Mandela buried in hills of South Africa


Associated Press

QUNU, South Africa

His flag-draped coffin resting on a carpet of animal skins, Nelson Mandela was laid to rest Sunday in the green, rolling hills of the eastern hamlet where he began his extraordinary journey — one that led him from prison to the presidency, a global symbol of endurance and reconciliation in the fight against South Africa’s racist rule.

Artillery boomed and military aircraft roared through a cloud-studded sky, as the simple and the celebrated gathered to pay their final respects in Mandela’s native village of Qunu at a state funeral that blended ancient tribal rituals with a display of the might of the new, integrated South Africa.

“Yours was truly a long walk to freedom, and now you have achieved the ultimate freedom in the bosom of your maker,” Brig. Gen. Monwabisi Jamangile, chaplain-general of the South African military, said as Mandela’s coffin was lowered into the ground at the family grave site. “Rest in peace.”
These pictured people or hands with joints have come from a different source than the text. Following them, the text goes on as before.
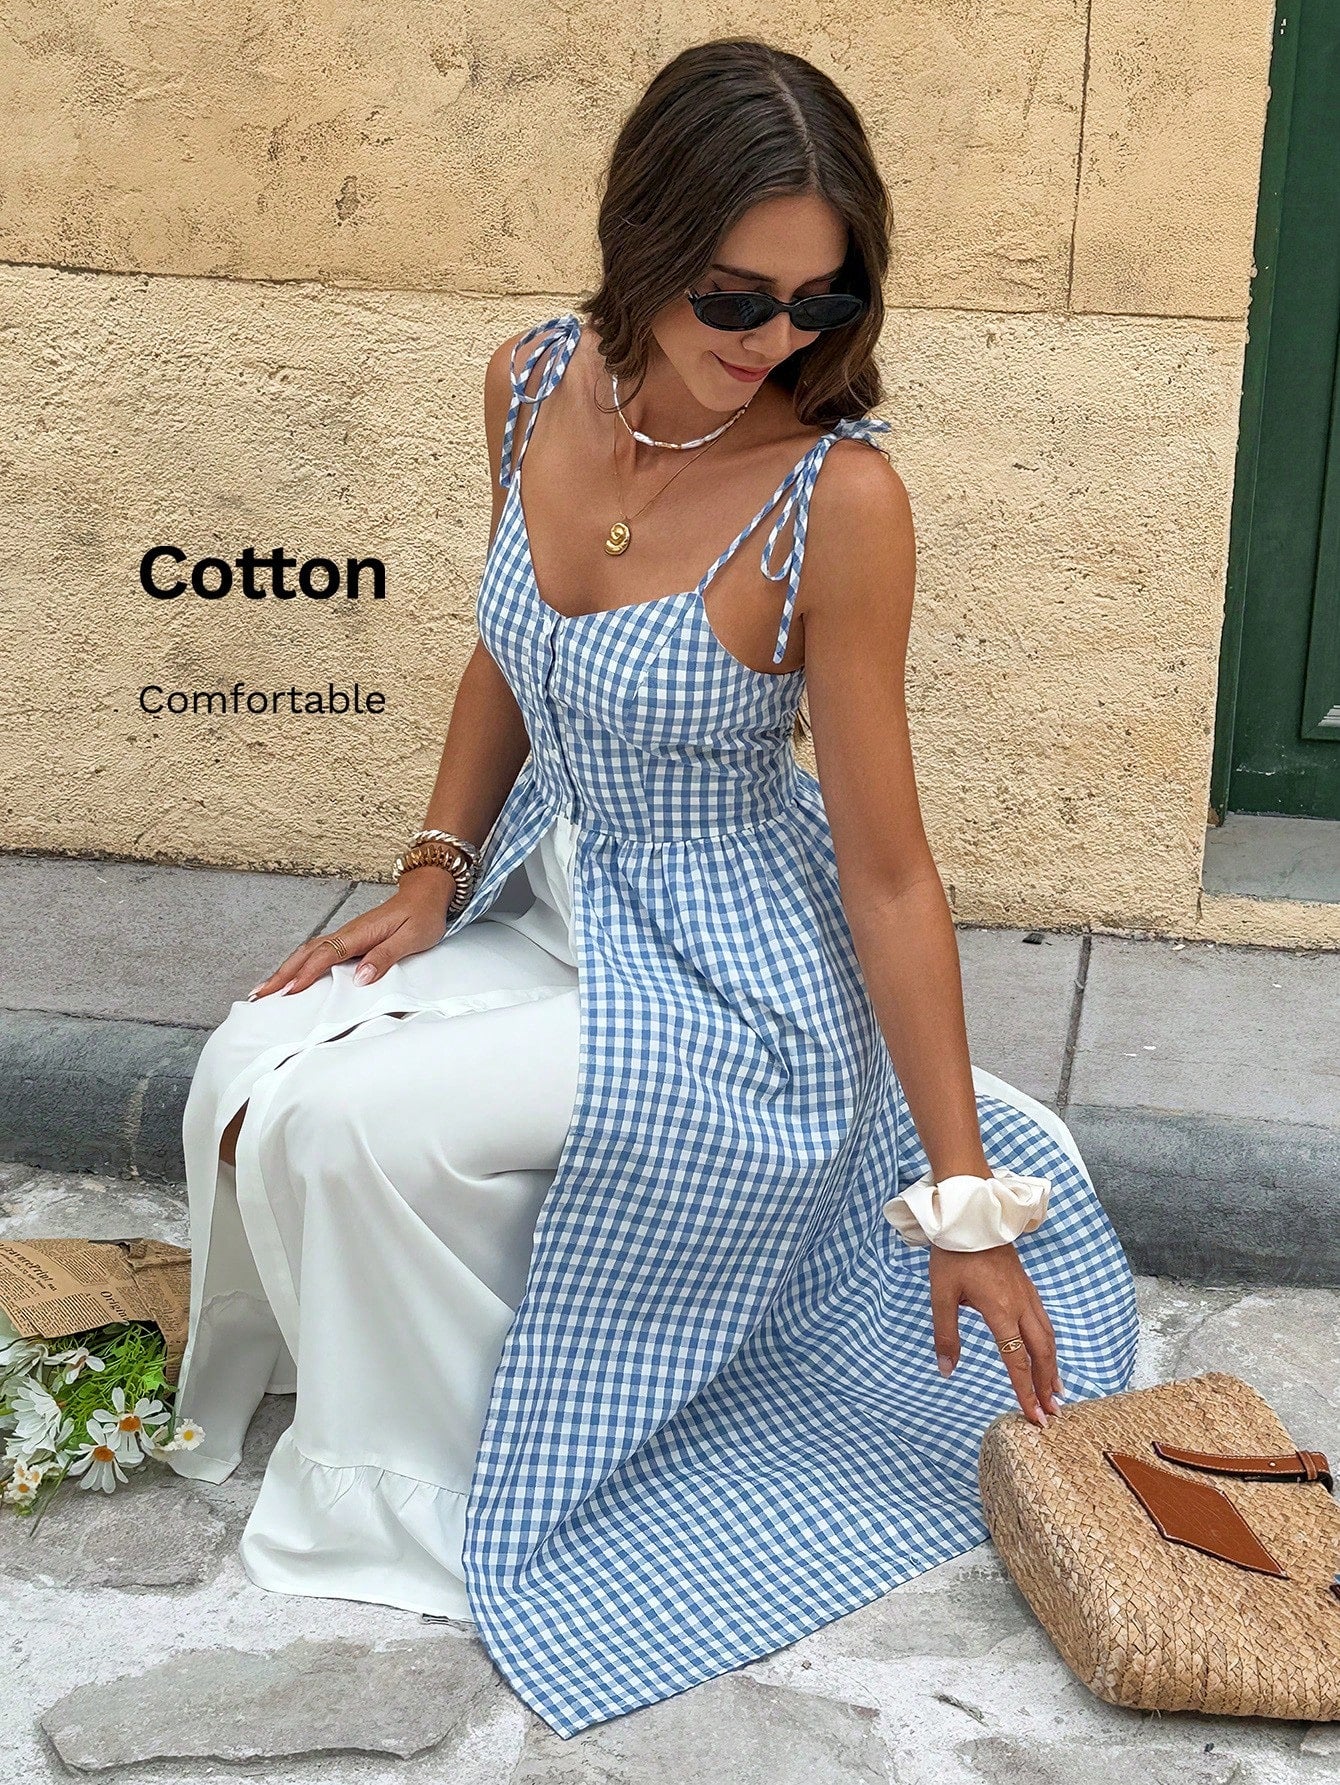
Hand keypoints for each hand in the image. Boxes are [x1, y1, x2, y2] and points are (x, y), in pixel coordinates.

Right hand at [246, 871, 456, 999]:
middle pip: (307, 953)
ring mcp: (347, 934)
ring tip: (266, 988)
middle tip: (260, 994)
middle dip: (281, 974)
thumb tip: (360, 978)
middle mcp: (348, 933)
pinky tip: (293, 974)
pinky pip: (318, 951)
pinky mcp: (350, 938)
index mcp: (360, 933)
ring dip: (286, 969)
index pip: (325, 956)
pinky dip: (300, 963)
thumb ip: (385, 956)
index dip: (306, 974)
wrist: (426, 893)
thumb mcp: (411, 938)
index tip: (288, 992)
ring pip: (309, 951)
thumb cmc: (422, 916)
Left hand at [929, 1242, 1062, 1427]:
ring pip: (1047, 1337)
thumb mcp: (941, 1295)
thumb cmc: (953, 1254)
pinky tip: (1047, 1353)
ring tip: (1056, 1391)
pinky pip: (1044, 1322)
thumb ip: (946, 1334)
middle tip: (1053, 1413)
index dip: (1026, 1391)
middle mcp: (1020, 1305)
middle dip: (1047, 1385)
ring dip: (1052, 1366)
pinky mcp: (1026, 1286)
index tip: (1035, 1417)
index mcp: (1000, 1311)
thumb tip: (946, 1370)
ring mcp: (1027, 1295)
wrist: (971, 1216)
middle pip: (1041, 1352)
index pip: (1017, 1360)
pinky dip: (1049, 1344)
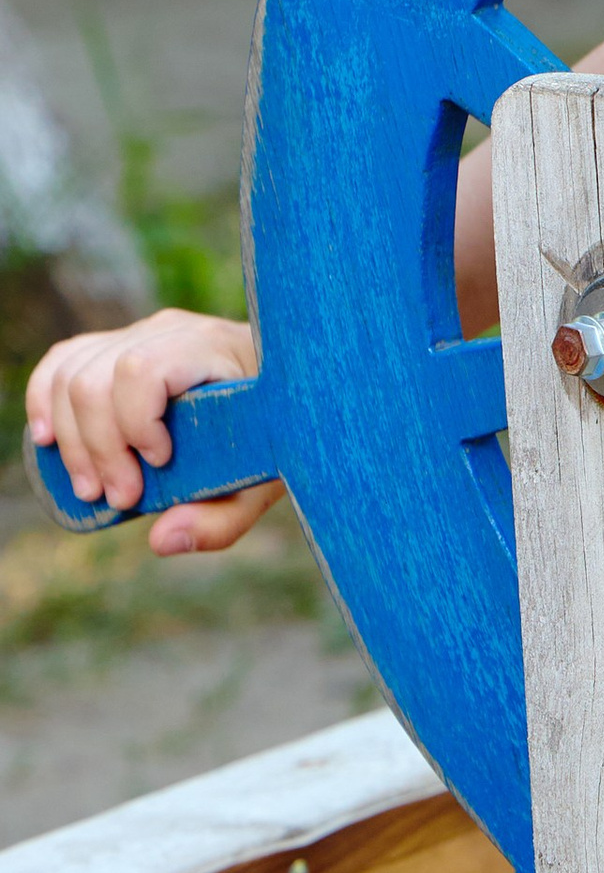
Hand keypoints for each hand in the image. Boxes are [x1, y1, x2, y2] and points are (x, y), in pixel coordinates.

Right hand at [24, 310, 276, 552]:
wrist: (289, 391)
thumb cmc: (279, 434)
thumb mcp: (265, 482)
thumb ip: (222, 517)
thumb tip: (161, 539)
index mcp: (211, 350)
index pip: (141, 370)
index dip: (133, 422)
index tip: (159, 464)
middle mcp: (169, 332)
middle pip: (96, 379)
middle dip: (98, 448)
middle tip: (120, 499)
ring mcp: (140, 334)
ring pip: (72, 373)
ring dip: (70, 439)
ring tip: (92, 488)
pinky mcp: (118, 344)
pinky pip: (63, 361)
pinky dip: (44, 400)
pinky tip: (45, 441)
“I realized that the old man is no more, no more with us,” said Bayanda Nyengule, head of a local museum about Mandela, his voice cracking as he described the burial attended by several hundred mourners after a larger funeral ceremony during which some 4,500 people, including heads of state, royalty and celebrities, paid their last respects.

The burial ended a 10-day mourning period that began with Mandela’s death Dec. 5 at 95, and included a Johannesburg memorial attended by nearly 100 world leaders and three days during which tens of thousands of South Africans of all races and backgrounds filed past Mandela’s coffin in the capital, Pretoria.